Dehydroepiandrosterone sulfate (DHEA-S) is the most abundant female sex steroid. It is also an androgen and a testosterone precursor. The use of DHEA therapy has had positive results regarding sexual functioning. In addition, the presence of testosterone is the single most important determinant of sexual factors and mood and has been positively linked to orgasm. Evidence of this comes from studies, including research on healthy midlife and older females that show how testosterone replacement therapy enhances sexual functioning.5
Other studies on bio-identical testosterone replacement therapy and its effectiveness in improving the sexual health of women are promising as well. A Watson Pharmaceutical study demonstrated that women who have undergone total hysterectomy and bilateral oophorectomy show positive results with no serious side effects when treated with bio-identical testosterone.6
Both testosterone and DHEA-S exhibit two mechanisms of action on mood indicators and sexual behavior. One of the mechanisms involves steroid action where they enter the cell’s nucleus and induce protein synthesis and transcription. The effects are slow, meaning it could be weeks before results are seen. The other mechanism is the neurosteroid function, where the steroid acts as a neurotransmitter. The effects of this mechanism can sometimes be seen within an hour if the hormones are taken sublingually.6
In a randomized, double-blind trial, 216 women with moderate to several VVA symptoms were given a 1% dose of DHEA versus a placebo intravaginally. The results showed the treatment groups had 68% improvement in arousal and sexual sensation, 39% improvement in arousal and lubrication, 75%improvement in orgasm, and 57% improvement in dryness during intercourse.2 This BHRT treatment indicates that intravaginal combined androgenic/estrogenic stimulation has significant benefits on sexual function without affecting the brain or extravaginal tissues.

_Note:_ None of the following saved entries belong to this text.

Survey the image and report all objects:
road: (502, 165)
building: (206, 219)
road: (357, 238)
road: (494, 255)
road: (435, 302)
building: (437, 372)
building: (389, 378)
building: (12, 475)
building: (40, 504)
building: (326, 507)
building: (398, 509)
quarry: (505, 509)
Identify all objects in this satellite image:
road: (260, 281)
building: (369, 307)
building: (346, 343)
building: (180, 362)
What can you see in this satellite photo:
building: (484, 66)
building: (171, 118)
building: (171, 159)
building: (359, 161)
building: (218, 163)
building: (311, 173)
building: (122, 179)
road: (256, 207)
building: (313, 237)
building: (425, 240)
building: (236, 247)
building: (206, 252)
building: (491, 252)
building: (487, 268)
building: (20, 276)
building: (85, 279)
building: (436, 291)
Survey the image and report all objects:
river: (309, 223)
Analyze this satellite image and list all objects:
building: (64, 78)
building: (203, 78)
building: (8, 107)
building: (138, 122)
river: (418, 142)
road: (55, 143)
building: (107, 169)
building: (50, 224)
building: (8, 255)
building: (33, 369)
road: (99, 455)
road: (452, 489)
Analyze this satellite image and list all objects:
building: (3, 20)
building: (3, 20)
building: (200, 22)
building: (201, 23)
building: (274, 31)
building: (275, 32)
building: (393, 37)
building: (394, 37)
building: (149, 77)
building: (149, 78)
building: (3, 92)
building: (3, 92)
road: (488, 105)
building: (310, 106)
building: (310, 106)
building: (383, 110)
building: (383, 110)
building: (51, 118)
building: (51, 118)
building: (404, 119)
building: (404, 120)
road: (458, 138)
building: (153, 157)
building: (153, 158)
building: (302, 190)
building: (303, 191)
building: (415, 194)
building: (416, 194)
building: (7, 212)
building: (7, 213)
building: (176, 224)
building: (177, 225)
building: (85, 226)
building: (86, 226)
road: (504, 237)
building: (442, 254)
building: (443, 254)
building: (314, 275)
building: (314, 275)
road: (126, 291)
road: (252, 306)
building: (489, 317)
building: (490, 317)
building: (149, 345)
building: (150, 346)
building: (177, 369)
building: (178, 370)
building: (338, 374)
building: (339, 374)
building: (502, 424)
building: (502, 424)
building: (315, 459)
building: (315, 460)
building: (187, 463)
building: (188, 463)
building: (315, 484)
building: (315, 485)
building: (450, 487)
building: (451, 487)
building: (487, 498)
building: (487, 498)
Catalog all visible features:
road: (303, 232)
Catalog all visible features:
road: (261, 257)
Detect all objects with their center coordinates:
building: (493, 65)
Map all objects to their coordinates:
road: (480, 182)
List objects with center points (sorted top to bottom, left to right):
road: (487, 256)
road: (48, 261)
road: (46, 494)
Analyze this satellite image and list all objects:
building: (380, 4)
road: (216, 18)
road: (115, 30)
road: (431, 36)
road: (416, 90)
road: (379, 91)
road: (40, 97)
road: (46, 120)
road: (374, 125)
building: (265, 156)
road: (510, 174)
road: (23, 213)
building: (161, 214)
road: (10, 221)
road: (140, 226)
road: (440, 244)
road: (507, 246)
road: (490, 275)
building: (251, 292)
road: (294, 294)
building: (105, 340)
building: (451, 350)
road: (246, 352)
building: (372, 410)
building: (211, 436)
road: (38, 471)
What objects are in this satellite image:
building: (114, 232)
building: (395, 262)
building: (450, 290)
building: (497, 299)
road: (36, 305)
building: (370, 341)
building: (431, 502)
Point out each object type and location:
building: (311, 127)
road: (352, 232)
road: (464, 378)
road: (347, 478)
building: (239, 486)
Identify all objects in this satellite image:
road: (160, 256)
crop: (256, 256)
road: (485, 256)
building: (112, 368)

1. Heidari, M. et al. (2019). Sexual Function and Factors Affecting Menopause: A Systematic Review. J Menopausal Med. Retrieved from: https://www.ncbi.nlm.nih.gov/pmc/articles/PMC6487288/
2. Naumova, I. & Castelo-Branco, C. (2018). Current treatment options for postmenopausalvaginal atrophy. International Journal of Women’s Health. Volume 10: 387–395.
3. AlAwlaqi, A. et al. (2017). Role of hormones in hypoactive sexual desire disorder and current treatment. J Turk Ger Gynecol Assoc. Volume 18: 210-8.
4. Holtorf, K. (2009). The Bioidentical Hormone Debate: Are Bioidentical Hormones (Estradiol, Estriol, and Progesterone) Safer or More Efficacious than Commonly Used Synthetic Versions in Hormone Replacement Therapy? Postgraduate Medicine. Volume 121:1; 1-13.
5. Mernone, L. et al. (2019). Psychobiological factors of sexual functioning in aging women – findings from the women 40+ healthy aging study. Frontiers in Psychology. Volume 10: Article 546.
6. Cutter, C.B. (2004). Androgen deficiency in women: understanding the science, controversy, and art of treating our patients. International Journal of Pharmaceutical Compounding. Vol. 8:1; 16-21.